La vie de famille

    Vous avez tous côtoyé un enfant de six ou sept ans, sujet à une grande peine ou une grosse colère, qui tente de vous en expliquer l’origine. L’émotion est si forte que la voix rechigne à la transcrire. Les « et puis » se multiplient, les mots franchissent les lèvres en cataracte. Vous refoulez un rire – ça le vexerait – et vous ne comprenez rien, ou pas grand-chose.

    Alexis a 22 ans mais son discours est celui d’un enfant, mâtiné d’expressions de racaille. Toutes les dix secondes de sa loghorrée, il semble astreint à prononcer un « nin-nin-nin », un « style », un « genre » ou un « tout ça ». Comme si le but était que le fleuve puissant de son discours jamais ne s’interrompe.
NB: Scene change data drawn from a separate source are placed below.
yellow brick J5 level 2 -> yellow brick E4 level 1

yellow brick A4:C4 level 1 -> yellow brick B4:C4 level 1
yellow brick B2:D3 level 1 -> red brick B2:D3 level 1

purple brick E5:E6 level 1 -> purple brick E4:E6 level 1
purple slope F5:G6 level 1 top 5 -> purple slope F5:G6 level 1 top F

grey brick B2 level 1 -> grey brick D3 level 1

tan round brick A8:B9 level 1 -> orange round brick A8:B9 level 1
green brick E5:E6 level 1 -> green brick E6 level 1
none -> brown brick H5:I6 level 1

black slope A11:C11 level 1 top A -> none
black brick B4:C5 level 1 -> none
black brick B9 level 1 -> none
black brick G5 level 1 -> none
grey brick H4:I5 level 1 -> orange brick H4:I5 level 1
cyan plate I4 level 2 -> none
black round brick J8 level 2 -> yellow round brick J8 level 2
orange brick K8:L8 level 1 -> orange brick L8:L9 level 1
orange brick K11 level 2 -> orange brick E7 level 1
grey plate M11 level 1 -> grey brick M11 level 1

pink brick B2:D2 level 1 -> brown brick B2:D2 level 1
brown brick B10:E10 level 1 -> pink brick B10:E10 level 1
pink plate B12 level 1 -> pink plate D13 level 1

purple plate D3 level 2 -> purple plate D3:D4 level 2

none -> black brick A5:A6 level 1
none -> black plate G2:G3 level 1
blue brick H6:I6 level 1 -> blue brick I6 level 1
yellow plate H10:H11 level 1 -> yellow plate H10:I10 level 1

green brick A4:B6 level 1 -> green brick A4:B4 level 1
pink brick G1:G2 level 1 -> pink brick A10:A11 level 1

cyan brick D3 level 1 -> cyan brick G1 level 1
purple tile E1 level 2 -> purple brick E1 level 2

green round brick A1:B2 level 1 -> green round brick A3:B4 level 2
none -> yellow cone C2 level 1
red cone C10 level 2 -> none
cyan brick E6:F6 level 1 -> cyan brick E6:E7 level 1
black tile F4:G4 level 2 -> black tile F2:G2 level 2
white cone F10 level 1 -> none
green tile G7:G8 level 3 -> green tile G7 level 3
Il est accusé d’avoir cogné sur son père et de l’avoir menacé d’un couteau, à Abbeville, mi-octobre.

    En récidive. Alexis s’apprête à écrire la vingt-deuxième mention de son casier judiciaire. Une par année de vie. Pourtant – quel constat d’échec pour l’institution – il n’a absolument rien compris aux décisions de justice. « J’ai été innocenté, moi madame, mais c’est mon père qui a demandé un contrôle judiciaire pour que je ne rentre plus à la maison. » Tout dans sa défense est maladresse ; quand, par exemple, il affirme que le couteau brandi au milieu de la rixe, « c’était pour me faire une tartine de pain au beurre ». Les vraies circonstances atténuantes d’Alexis, elles sont dans le parcours d’un intermittent de la paternité en détention une année sur deux, qui laisse une femme alcoolique s’occuper de six enfants.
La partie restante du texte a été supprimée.